The impact of immigration on Thailand's economy
In recent decades, Thailand has been an attractive destination for immigrant workers due to its relatively high wages and economic growth. A joint paper by the International Labour Organization and the OECD Development Centre looks at the impact immigration has had on the country’s economy.
“Immigration’s positive effects far outweigh any negative impact,” writes Amelie F. Constant “…Instead, migrants often complement native workers or accept jobs that natives don’t want or can’t do.”
This supports the findings of the report which says foreign-born and native-born workers in Thailand integrate very differently in the labor market. Immigrant workers are relatively young and active in many fast-growing occupations, which seems to confirm that immigration mostly responds to demand for labor. They are also younger than their native cohorts, and more likely to be employed, filling labor shortages which have arisen from the aging Thai workforce.
When assessing the impact migrant workers had on employment opportunities for native-born Thai workers, the report found that there was no impact on employment levels. However, the presence of immigrants does affect the composition of employment, and in particular seems to positively increase the number of native-born workers in paid employment.

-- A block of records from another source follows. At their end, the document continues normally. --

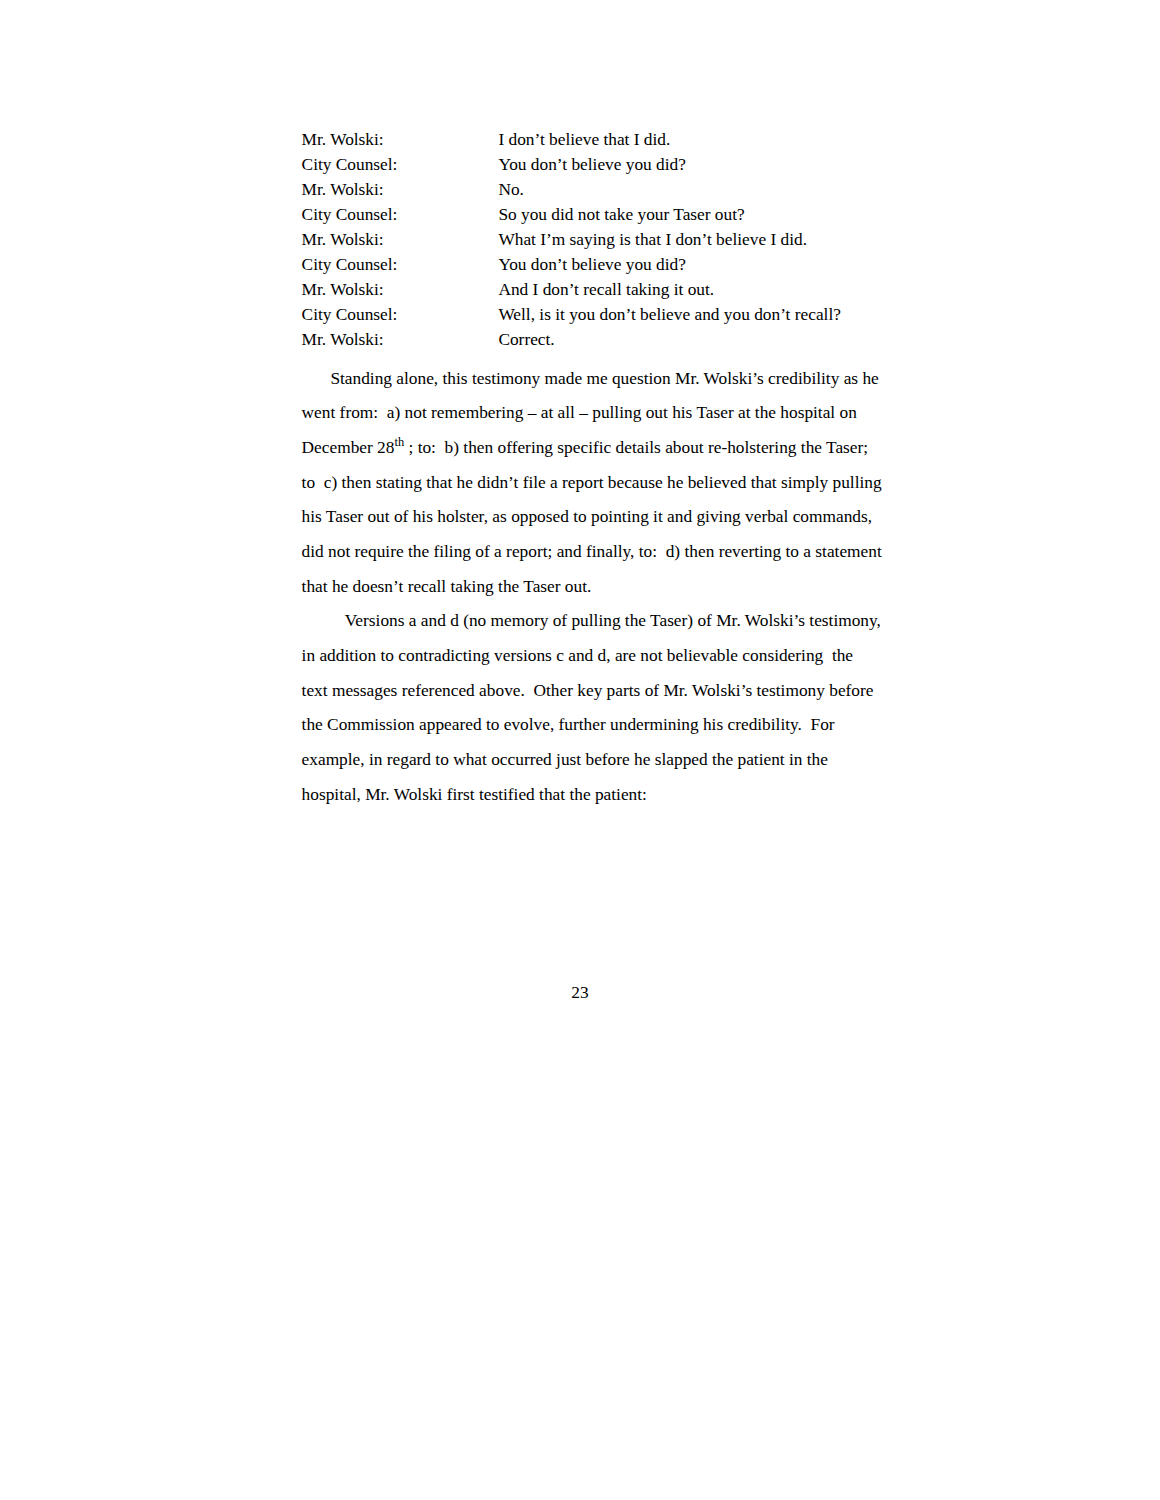| Mr. Wolski: | I don’t believe that I did. |
| City Counsel: | You don’t believe you did? |
| Mr. Wolski: | No. |
| City Counsel: | So you did not take your Taser out? |
| Mr. Wolski: | What I’m saying is that I don’t believe I did. |
| City Counsel: | You don’t believe you did? |
| Mr. Wolski: | And I don’t recall taking it out. |
| City Counsel: | Well, is it you don’t believe and you don’t recall? |
| Mr. Wolski: | Correct. |
Standing alone, this testimony made me question Mr. Wolski’s credibility as he went from: a) not remembering – at all – pulling out his Taser at the hospital on December 28th ; to: b) then offering specific details about re-holstering the Taser; to c) then stating that he didn’t file a report because he believed that simply pulling his Taser out of his holster, as opposed to pointing it and giving verbal commands, did not require the filing of a report; and finally, to: d) then reverting to a statement that he doesn’t recall taking the Taser out.
Versions a and d (no memory of pulling the Taser) of Mr. Wolski’s testimony, in addition to contradicting versions c and d, are not believable considering the text messages referenced above. Other key parts of Mr. Wolski’s testimony before the Commission appeared to evolve, further undermining his credibility. For example, in regard to what occurred just before he slapped the patient in the hospital, Mr. Wolski first testified that the patient:
23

According to the report, immigrant workers are active in all sectors of the economy, particularly in the industrial sectors. In 2010, one in every eight workers in manufacturing was an immigrant. Foreign-born workers were also overrepresented in construction as well as in some service sectors.
Given the sectoral distribution of workers and their productivity, the economic contribution of immigrant workers is estimated to range from 4.3% to 6.6% of GDP in 2010, while they represented 4.7% of the employed population.

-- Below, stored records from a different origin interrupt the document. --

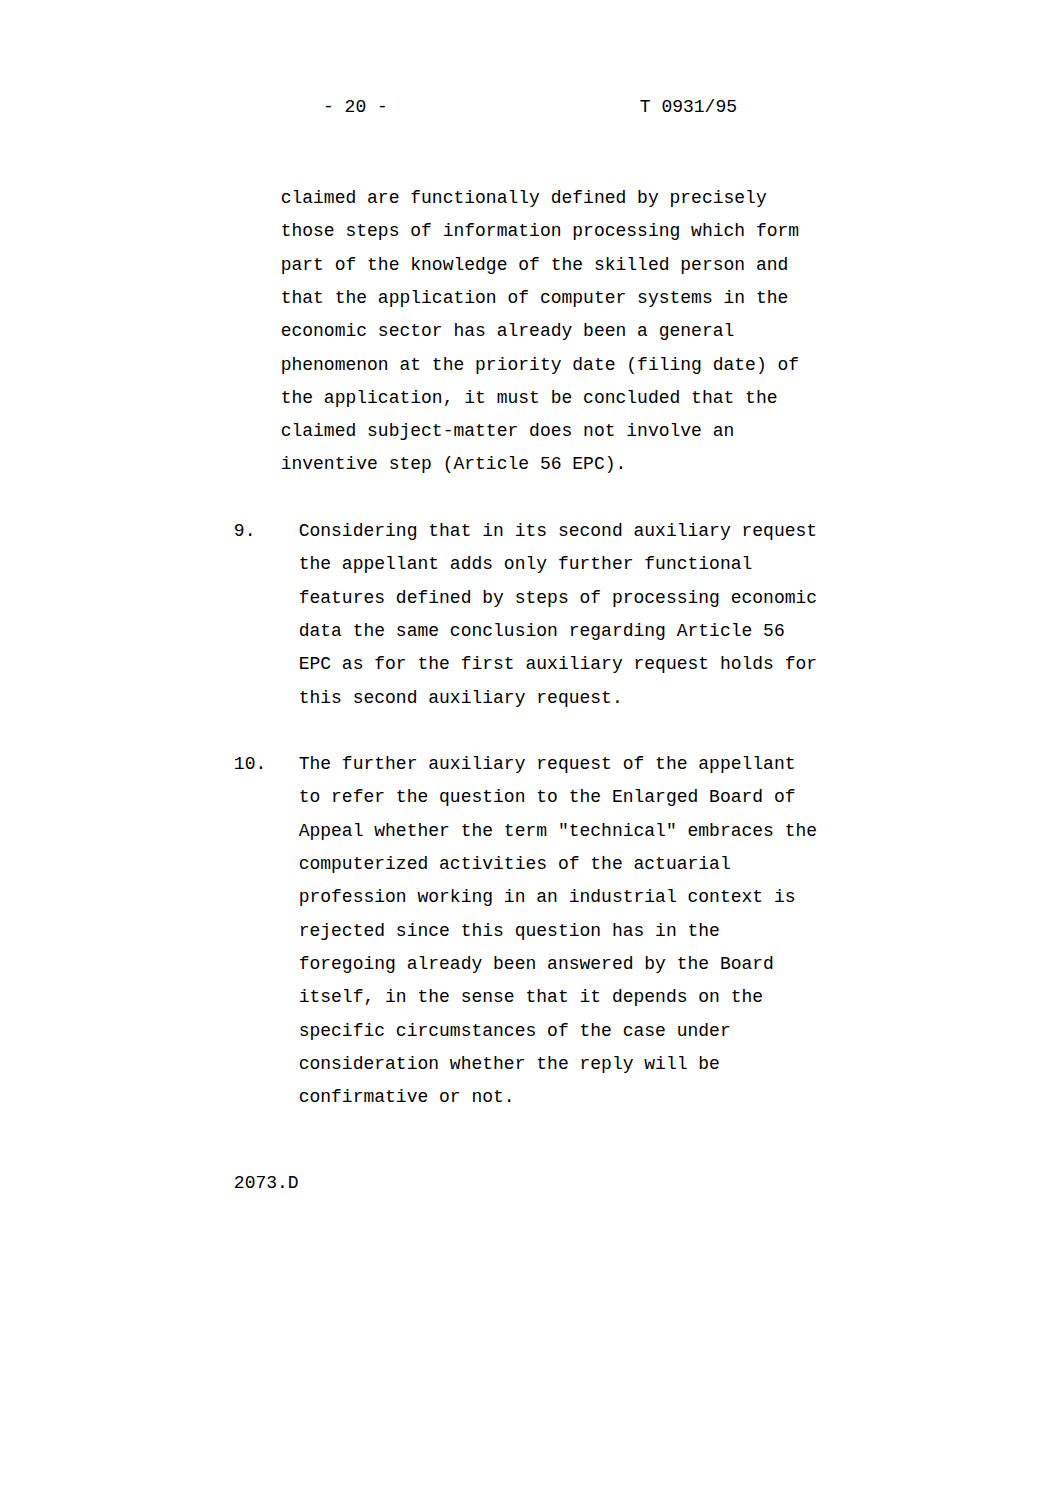- 20 -T 0931/95
claimed are functionally defined by precisely those steps of information processing which form part of the knowledge of the skilled person and that the application of computer systems in the economic sector has already been a general phenomenon at the priority date (filing date) of the application, it must be concluded that the claimed subject-matter does not involve an inventive step (Article 56 EPC).
9.
Considering that in its second auxiliary request the appellant adds only further functional features defined by steps of processing economic data the same conclusion regarding Article 56 EPC as for the first auxiliary request holds for this second auxiliary request.
10.
The further auxiliary request of the appellant to refer the question to the Enlarged Board of Appeal whether the term "technical" embraces the computerized activities of the actuarial profession working in an industrial context is rejected since this question has in the foregoing already been answered by the Board itself, in the sense that it depends on the specific circumstances of the case under consideration whether the reply will be confirmative or not.
2073.D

Constant says, “…the quantitative evidence shows that, overall, immigrants do not take native workers’ jobs in the long term and that they stimulate job creation through increased production, self-employment, entrepreneurship, and innovation. They also provide opportunities for native workers to upgrade their occupation and specialize in higher-skill jobs.”
Thailand became a net migration country in the early 1990s. Over a period from 2000 to 2010, the foreign-born population increased by a factor of ten from 263,000 to 2.5 million people.
While the rights of immigrant workers have progressed, specifically in health care, social security, and education, they remain vulnerable.